Declarative configuration for reproducibility:

adapter_config:
  interceptors:
    - name: system_message
      enabled: true
      config:
        system_message: "Think step by step."
    - name: caching
      enabled: true
    - name: reasoning
      enabled: true
    - name: endpoint

Design Benefits#

  1. Separation of Concerns: Each interceptor handles a single responsibility, making the system easier to understand and maintain.

  2. Reusability: Interceptors can be reused across different evaluation scenarios and benchmarks.

  3. Testability: Individual interceptors can be tested in isolation, improving reliability.
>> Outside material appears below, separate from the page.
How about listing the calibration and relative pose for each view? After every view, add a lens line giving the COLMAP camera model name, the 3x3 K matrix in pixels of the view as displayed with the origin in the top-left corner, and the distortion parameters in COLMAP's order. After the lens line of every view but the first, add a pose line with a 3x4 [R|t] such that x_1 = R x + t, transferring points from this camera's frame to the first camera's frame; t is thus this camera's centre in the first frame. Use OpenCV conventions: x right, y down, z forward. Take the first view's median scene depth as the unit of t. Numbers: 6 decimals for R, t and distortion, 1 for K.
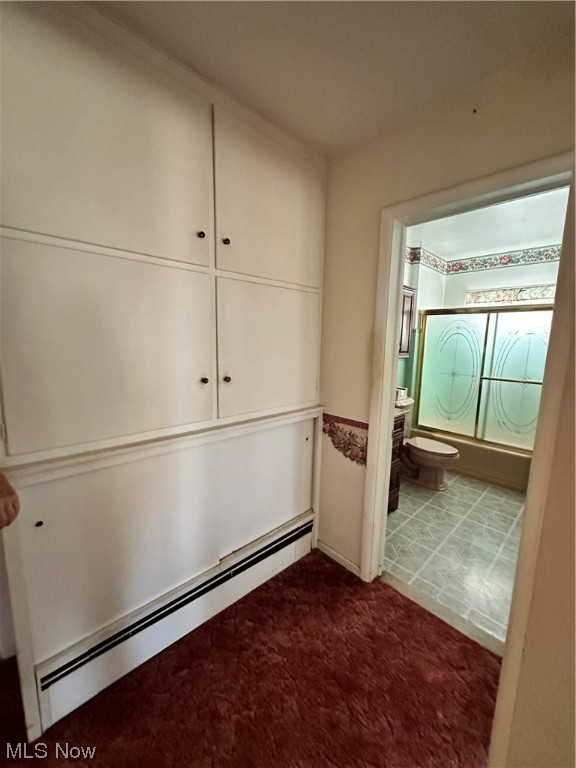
lens RADIAL K [[308.1, 0, 289.6], [0, 308.1, 385.5], [0, 0, 1]] dist [-0.000602, -0.000090]
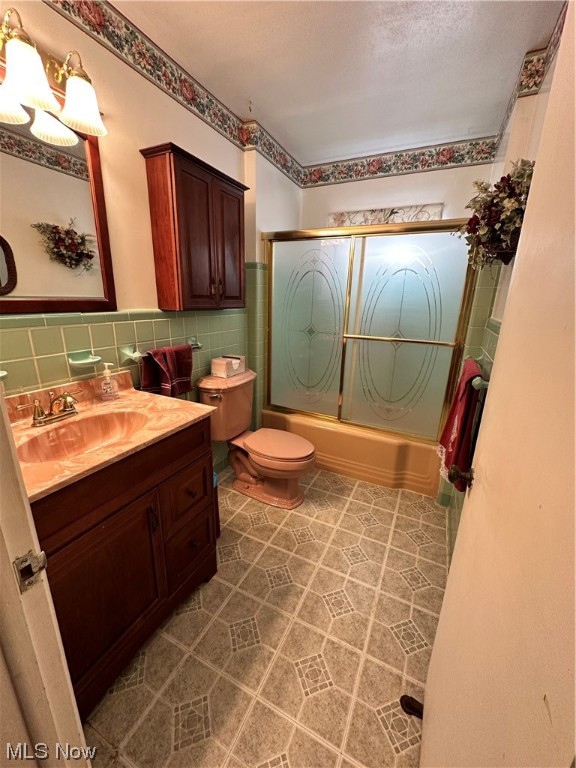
lens RADIAL K [[308.1, 0, 283.8], [0, 308.1, 385.3], [0, 0, 1]] dist [-0.000602, -0.000090]
pose [[0.945797, -0.090111, 0.312006, 0.241751], [0.045096, 0.987868, 0.148607, -0.022816], [-0.321612, -0.126482, 0.938386, 0.344397]]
  4. Performance: Interceptors can be optimized independently and disabled when not needed.

  5. Extensibility: New interceptors can be added without modifying existing code.

Common Use Cases#

Research Workflows#

  • Reasoning Analysis: Extract and analyze model reasoning patterns

  • Prompt Engineering: Test different system prompts systematically

  • Behavior Studies: Log detailed interactions for analysis

Production Evaluations#

  • Performance Optimization: Cache responses to reduce API costs

  • Monitoring: Track evaluation progress and performance metrics

  • Compliance: Maintain audit trails of all interactions

Development and Debugging#

  • Request Inspection: Log requests to debug evaluation issues

  • Response Analysis: Capture detailed response data

  • Error Tracking: Monitor and handle evaluation failures

Integration with Evaluation Frameworks#

The adapter system integrates seamlessly with evaluation frameworks:

  • Framework Agnostic: Works with any OpenAI-compatible API

  • Benchmark Independent: Same interceptors work across different benchmarks

  • Container Compatible: Integrates with containerized evaluation frameworks

Next Steps#

For detailed implementation information, see:

  • Interceptors: Individual interceptor guides with configuration examples

  • Caching: Response caching setup and optimization

  • Reasoning: Chain-of-thought processing configuration

The adapter and interceptor system represents a fundamental shift from simple API calls to sophisticated, configurable evaluation workflows that can adapt to diverse research and production needs.